◆ EXCERPT PROVIDED:
+++++

First Ring-Flash Test
Last week I ordered a fairly cheap Meike LED ring flash from eBay and this weekend decided to test it to how useful it could be. Now, normally Canon will stiff you upwards of several hundred quid or more for a branded ring flash, but for £25 - £30 you can get a simple LED flash and adapter rings that, in theory, provides much the same function.
My expectation is that this flash will only really be used for macro work, some simple shots (like photos for eBay) and for close up portrait work - and not intended to be the "fully monty" in terms of professional flash. For a start, the device doesn't communicate with the camera, so metering and distances are something that have to be worked out with a bit of trial and error - but I have to say, these results I've achieved with the flash after a bit of learning are delightful and it really delivers value for money.
I've got some example shots below.
My main setup for the 'close up work' test was this little bunch of soft toy characters:
I chose them for the colours and texture and range of dynamics (black all through to white) to really put the flash gun and camera to work. Moreover, I went for pretty complex lighting conditions - with daylight coming from the front left (though it really dropped off by the end of the test), also a small amount of daylight from the far rear; and an indoor lamp in the background. Further I shot on a glass surface to ensure plenty of potential reflections! ☺
The flash consists of 32 LEDs with 8 available power level outputs and also a left/right control to switch on/off half the LEDs. Usefully it can also be set to permanent on to shoot video, or if you want to use TTL metering to set your picture up.

+++++

◆ DATA TO USE:
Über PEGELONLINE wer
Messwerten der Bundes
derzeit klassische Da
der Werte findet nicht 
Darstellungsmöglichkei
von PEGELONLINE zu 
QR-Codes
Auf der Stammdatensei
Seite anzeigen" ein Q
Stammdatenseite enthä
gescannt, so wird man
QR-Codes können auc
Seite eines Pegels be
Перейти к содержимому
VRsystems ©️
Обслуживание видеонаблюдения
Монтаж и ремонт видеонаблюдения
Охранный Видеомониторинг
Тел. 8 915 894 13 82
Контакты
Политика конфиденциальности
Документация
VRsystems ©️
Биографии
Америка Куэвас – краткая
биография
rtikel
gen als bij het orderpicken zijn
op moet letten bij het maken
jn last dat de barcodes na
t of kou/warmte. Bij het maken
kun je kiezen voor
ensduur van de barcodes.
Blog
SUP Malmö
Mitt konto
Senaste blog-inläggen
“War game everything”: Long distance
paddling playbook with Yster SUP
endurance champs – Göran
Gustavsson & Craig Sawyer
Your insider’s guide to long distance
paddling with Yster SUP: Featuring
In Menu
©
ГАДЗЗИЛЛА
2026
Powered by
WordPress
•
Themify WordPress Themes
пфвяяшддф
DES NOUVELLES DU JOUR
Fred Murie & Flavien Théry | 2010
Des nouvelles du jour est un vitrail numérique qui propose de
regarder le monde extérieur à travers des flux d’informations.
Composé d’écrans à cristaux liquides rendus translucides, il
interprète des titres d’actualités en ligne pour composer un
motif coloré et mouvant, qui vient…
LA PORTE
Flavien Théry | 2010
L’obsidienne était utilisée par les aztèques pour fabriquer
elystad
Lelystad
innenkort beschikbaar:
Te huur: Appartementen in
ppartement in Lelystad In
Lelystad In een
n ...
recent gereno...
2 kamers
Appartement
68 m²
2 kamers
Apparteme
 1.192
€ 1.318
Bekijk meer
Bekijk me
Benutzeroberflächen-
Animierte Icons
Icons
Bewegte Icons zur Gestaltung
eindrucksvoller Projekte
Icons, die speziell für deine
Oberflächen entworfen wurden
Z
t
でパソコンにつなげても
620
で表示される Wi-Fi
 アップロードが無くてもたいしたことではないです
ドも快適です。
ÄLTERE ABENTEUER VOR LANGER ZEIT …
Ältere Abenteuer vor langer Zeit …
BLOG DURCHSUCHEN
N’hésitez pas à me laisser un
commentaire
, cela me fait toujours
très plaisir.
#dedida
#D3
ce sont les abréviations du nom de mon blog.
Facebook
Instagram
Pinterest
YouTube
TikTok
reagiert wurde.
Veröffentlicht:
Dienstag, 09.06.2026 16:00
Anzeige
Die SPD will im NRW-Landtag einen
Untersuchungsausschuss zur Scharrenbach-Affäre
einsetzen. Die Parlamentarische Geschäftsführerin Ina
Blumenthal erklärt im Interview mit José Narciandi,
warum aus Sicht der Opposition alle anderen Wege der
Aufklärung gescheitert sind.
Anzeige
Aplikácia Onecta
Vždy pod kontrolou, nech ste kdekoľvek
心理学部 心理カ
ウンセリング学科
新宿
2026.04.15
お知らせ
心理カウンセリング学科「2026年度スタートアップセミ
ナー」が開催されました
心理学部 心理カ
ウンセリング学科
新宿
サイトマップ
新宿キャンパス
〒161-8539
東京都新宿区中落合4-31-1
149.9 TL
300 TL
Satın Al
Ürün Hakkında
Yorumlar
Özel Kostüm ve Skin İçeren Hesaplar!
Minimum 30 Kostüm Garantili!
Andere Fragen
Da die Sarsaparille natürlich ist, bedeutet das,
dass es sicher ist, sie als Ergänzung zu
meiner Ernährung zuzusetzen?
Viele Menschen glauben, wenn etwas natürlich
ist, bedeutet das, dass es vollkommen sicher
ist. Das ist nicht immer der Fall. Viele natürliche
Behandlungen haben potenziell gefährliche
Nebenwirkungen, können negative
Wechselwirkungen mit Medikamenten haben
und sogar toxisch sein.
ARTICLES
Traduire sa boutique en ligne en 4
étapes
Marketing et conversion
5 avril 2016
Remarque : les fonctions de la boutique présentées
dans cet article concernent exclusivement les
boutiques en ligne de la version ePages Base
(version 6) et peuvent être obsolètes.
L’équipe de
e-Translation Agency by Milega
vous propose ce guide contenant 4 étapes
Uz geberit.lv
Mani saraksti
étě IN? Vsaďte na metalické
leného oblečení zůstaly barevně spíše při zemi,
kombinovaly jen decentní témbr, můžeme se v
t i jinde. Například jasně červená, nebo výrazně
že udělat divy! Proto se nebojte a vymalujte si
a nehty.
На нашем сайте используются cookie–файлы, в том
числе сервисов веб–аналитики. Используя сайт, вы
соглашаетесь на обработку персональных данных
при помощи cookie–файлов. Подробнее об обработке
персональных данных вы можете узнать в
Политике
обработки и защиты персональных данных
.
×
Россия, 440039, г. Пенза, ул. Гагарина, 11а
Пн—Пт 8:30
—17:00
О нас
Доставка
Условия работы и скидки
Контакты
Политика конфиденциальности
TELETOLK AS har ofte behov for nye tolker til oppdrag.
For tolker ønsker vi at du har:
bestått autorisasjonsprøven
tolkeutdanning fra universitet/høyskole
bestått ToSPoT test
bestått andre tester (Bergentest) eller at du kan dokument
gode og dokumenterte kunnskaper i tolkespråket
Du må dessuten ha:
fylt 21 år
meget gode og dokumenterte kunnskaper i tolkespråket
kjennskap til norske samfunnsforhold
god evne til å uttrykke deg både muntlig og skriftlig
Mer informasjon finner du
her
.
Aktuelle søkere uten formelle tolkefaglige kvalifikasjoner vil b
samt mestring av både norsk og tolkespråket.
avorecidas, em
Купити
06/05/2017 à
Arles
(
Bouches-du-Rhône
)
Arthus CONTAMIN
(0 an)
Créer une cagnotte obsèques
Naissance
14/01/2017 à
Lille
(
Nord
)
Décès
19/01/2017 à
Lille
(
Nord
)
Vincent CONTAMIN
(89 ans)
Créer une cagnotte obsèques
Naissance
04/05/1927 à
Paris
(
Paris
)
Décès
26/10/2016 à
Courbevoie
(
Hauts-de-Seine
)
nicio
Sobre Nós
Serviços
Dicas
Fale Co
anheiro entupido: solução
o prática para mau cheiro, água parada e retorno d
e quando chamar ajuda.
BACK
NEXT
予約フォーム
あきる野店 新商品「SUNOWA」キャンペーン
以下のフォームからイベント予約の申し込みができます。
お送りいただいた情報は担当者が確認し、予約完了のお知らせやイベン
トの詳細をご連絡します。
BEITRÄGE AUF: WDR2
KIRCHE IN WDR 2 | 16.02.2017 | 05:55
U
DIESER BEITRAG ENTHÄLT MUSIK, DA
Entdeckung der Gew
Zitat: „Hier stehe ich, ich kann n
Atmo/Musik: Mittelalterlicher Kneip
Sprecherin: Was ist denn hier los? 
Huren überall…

+++++

◆ PROBLEMS AND TASKS:
1) Count the lines in the entries that contain the string "Théry". Give only the number.
2) Continue the ring-flash test post, starting after its last sentence.

◆ EXERCISE RESPONSES:
1) 2

2)
I have to say, I was really pleased with the results once I'd got the hang of exposing correctly (about 2 stops under) depending on distance. I haven't adjusted the camera's white balance choice in any of these images.
Here are some example shots for comparison:
[Left side on only, matching direction of window light]
[Right side on only, to counter balance natural light]
[And finally a "full frontal" left + right - for comparison]
You can see that the full flash is actually a little overpowering at this distance, even with power down to minimum, but the "half side" modes work well, and the flexibility to complement (add to) or fill in missing natural light is very handy. In all cases the colour balance is very natural and there are no ugly shadow. The reflections are enhanced by increasing the evenness of the lighting (i.e. adding right side, to the front left window). Also a nice pool of light forms around the subject. All in all, very effective.
I created a final edit that looks like this:
So, a few more examples of these little fellas before moving on to more fun tests! ☺
[Right side - I've managed to disguise the reflection by careful shooting angle]
[Some "creative" use of the reflection]
After shooting my little bath buddies, I moved on to some colourful Nespresso capsules, testing both sides of the flash gun again.
[Right side flash only]
[Right side only]
[Left side only]
["creative" use of the Vignette created by wide angle (17mm); the 3 small white reflections are overhead halogen lights]
[using the reflection as part of the image]
[we're just playing now ☺ ]
Finally I figured I ought to take at least one portrait - I took a picture of photo-girl making scrambled egg. There is ambient natural daylight (low) and also fill in halogen lighting in front. The results, I think, are very acceptable,with natural skin tones, good balance and no ugly complete loss of shape, while no harsh shadows - in fact it's rather flattering. The colour balance is unchanged in this image.
["out of the camera" portrait]
Of course, me being me, I had to have a play with the styling in homage to instagram :-)
All in all, I think this was £27 well spent :-)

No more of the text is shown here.